# Task objective
Make an exact copy of the entries below, with all images left out.

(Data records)

----

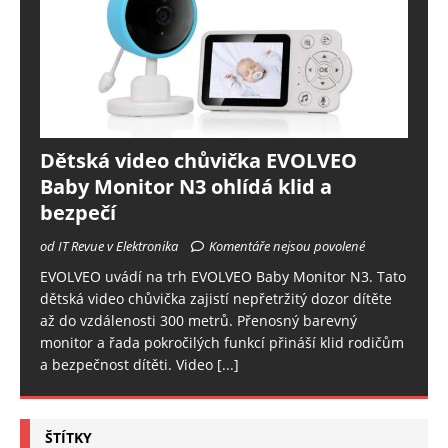
Dětská video chůvička EVOLVEO
Baby Monitor N3 ohlídá klid a
bezpečí
od IT Revue v Elektronika
Komentáře nejsou povolené
EVOLVEO uvádí na trh EVOLVEO Baby Monitor N3. Tato
dětská video chůvička zajistí nepřetržitý dozor dítěte
až do vzdálenosti 300 metrů. Přenosný barevný
monitor a řada pokročilých funkcí přináší klid rodičům
a bezpečnost dítěti. Video
[...]
ŠTÍTKY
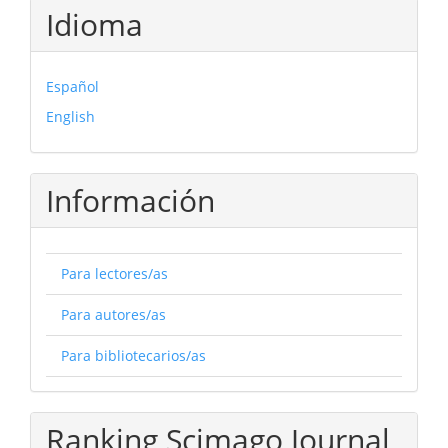
Idioma
Español
English
Información
Para lectores/as
Para autores/as
Para bibliotecarios/as
Ranking Scimago Journal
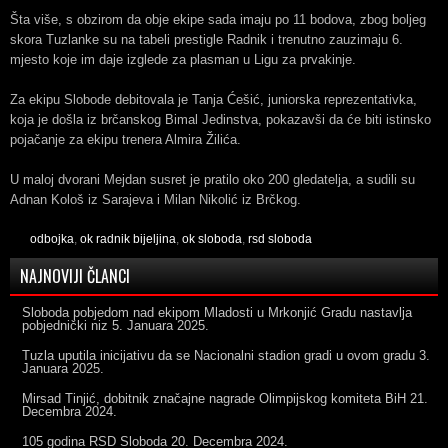
Šta više, s obzirom da obje ekipe sada imaju po 11 bodova, zbog boljeg
skora Tuzlanke su na tabeli prestigle Radnik i trenutno zauzimaju 6.
mjesto koje im daje izglede za plasman u Ligu za prvakinje.
Za ekipu Slobode debitovala je Tanja Ćešić, juniorska reprezentativka,
koja je došla iz brčanskog Bimal Jedinstva, pokazavši da će biti istinsko
pojačanje za ekipu trenera Almira Žilića.
U maloj dvorani Mejdan susret je pratilo oko 200 gledatelja, a sudili su
Adnan Kološ iz Sarajeva i Milan Nikolić iz Brčkog.
odbojka
,
ok radnik bijeljina
,
ok sloboda
,
rsd sloboda
NAJNOVIJI ČLANCI
Sloboda pobjedom nad ekipom Mladosti u Mrkonjić Gradu nastavlja
pobjednički niz
5. Januara 2025.
Tuzla uputila inicijativu da se Nacionalni stadion gradi u ovom gradu
3.
Januara 2025.
Mirsad Tinjić, dobitnik značajne nagrade Olimpijskog komiteta BiH
21.
Decembra 2024.
105 godina RSD Sloboda
20. Decembra 2024.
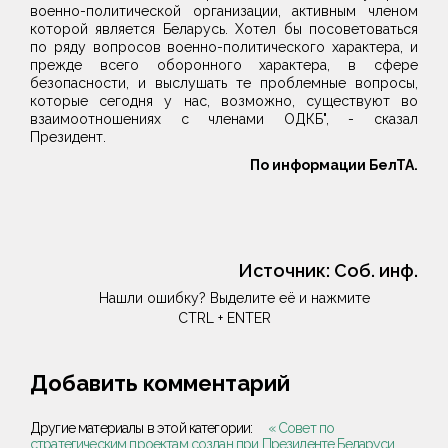
военно-политической организации, активным членом
которой является Беларусь. Хотел бы посоветоваться
по ряду вопросов военно-политического характера, и
прежде всего оборонного характера, в сфере
безопасности, и выслушать те проблемные вопросы,
которые сегодня у нас, возможно, существуют во
взаимоотношениях с членами ОДКБ", - сказал
Президент.
По информации БелТА.
Источник:
Соб. инф.
Нашли ошибку? Выделите её и нажмите
CTRL + ENTER
Добавить комментарий
Другие материалы в этой категории:
« Совет по
стратегическим проектам создан при Президенте Беларуси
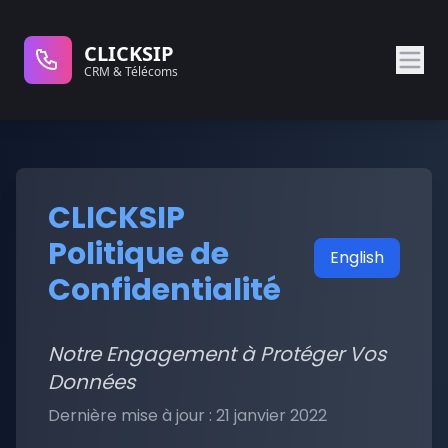
CLICKSIP
CRM & Télécoms
CLICKSIP
Politique de
English
Confidentialité
Notre Engagement à Protéger Vos
Données
Dernière mise à jour : 21 janvier 2022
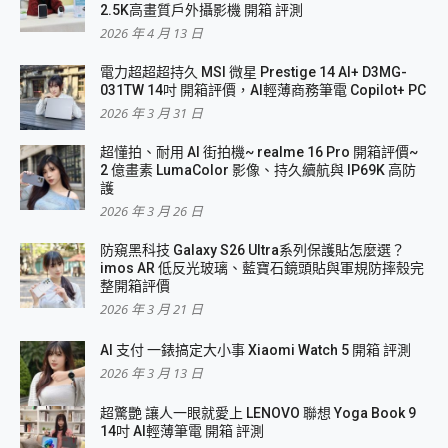
2.5K高畫質戶外攝影機 開箱 評測
2026 年 4 月 13 日
電力超超超持久 MSI 微星 Prestige 14 AI+ D3MG-
031TW 14吋 開箱評價，AI輕薄商務筆電 Copilot+ PC
2026 年 3 月 31 日
超懂拍、耐用 AI 街拍機~ realme 16 Pro 開箱評價~
2 億畫素 LumaColor 影像、持久續航與 IP69K 高防
護
2026 年 3 月 26 日
防窺黑科技 Galaxy S26 Ultra系列保護貼怎麼選？
imos AR 低反光玻璃、藍寶石鏡頭貼與軍規防摔殼完
整開箱評價
2026 年 3 月 21 日
AI 支付 一錶搞定大小事 Xiaomi Watch 5 開箱 評測
2026 年 3 月 13 日
超驚艷 讓人一眼就愛上 LENOVO 聯想 Yoga Book 9
14吋 AI輕薄筆電 開箱 評測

----

# Expected output
Dětská video chůvička EVOLVEO
Baby Monitor N3 ohlídá klid a
bezpečí
od IT Revue v Elektronika
Komentáře nejsou povolené
EVOLVEO uvádí na trh EVOLVEO Baby Monitor N3. Tato
dětská video chůvička zajistí nepřetržitý dozor dítěte
až do vzdálenosti 300 metrů. Přenosný barevný
monitor a řada pokročilých funkcí přináší klid rodičům
a bezpečnost dítěti. Video
[...]
ŠTÍTKY
Idioma
Español
English
Información
Para lectores/as
Para autores/as
Para bibliotecarios/as
Ranking Scimago Journal
Šta više, s obzirom da obje ekipe sada imaju po 11 bodova, zbog boljeg
skora Tuzlanke su na tabeli prestigle Radnik i trenutno zauzimaju 6.
mjesto koje im daje izglede za plasman u Ligu za prvakinje.
Za ekipu Slobode debitovala je Tanja Ćešić, juniorska reprezentativka,
koja je došla iz brčanskog Bimal Jedinstva, pokazavši da će biti istinsko
pojačanje za ekipu trenera Almira Žilića.
U maloj dvorani Mejdan susret je pratilo oko 200 gledatelja, a sudili su
Adnan Kološ iz Sarajeva i Milan Nikolić iz Brčkog.
odbojka
,
ok radnik bijeljina
,
ok sloboda
,
rsd sloboda
NAJNOVIJI ČLANCI
Sloboda pobjedom nad ekipom Mladosti u Mrkonjić Gradu nastavlja
pobjednički niz
5. Januara 2025.
Tuzla uputila inicijativu da se Nacionalni stadion gradi u ovom gradu
3.
Januara 2025.
Mirsad Tinjić, dobitnik značajne nagrade Olimpijskog komiteta BiH
21.
Decembra 2024.
105 godina RSD Sloboda
20. Decembra 2024.
военно-политической организации, активным членом
которой является Беларусь. Хотел бы посоветоваться
по ряду вопросов военно-политического характера, и
прежде всего оборонного характера, в сфере
безопасности, и выслушать те проблемные вопросы,
которые сегодня у нас, возможно, существуют во
взаимоотношениях с членами ОДКБ", - сказал
Президент.
По информации БелТА.
Источник:
Соб. инф.
Нашли ошибку? Выделите её и нажмите
CTRL + ENTER
Добавить комментарий
Другие материалы в этой категории:
« Совет по
стратегическим проектам создан при Президенте Беларуси
CLICKSIP
CRM & Télécoms
CLICKSIP
Politique de
English
Confidentialité
Notre Engagement à Protéger Vos
Données
Dernière mise à jour : 21 janvier 2022
2.5K高畫質戶外攝影機 開箱 評測
2026 年 4 月 13 日
電力超超超持久 MSI 微星 Prestige 14 AI+ D3MG-
031TW 14吋 開箱評價，AI輕薄商務筆電 Copilot+ PC
2026 年 3 月 31 日
超懂拍、耐用 AI 街拍機~ realme 16 Pro 開箱評價~
2 億畫素 LumaColor 影像、持久續航與 IP69K 高防
護
2026 年 3 月 26 日
防窺黑科技 Galaxy S26 Ultra系列保護貼怎麼選？
imos AR 低反光玻璃、藍寶石鏡頭貼與軍規防摔殼完
整開箱評價
2026 年 3 月 21 日
AI 支付 一錶搞定大小事 Xiaomi Watch 5 開箱 評測
2026 年 3 月 13 日
超驚艷 讓人一眼就愛上 LENOVO 聯想 Yoga Book 9
14吋 AI輕薄筆電 開箱 評測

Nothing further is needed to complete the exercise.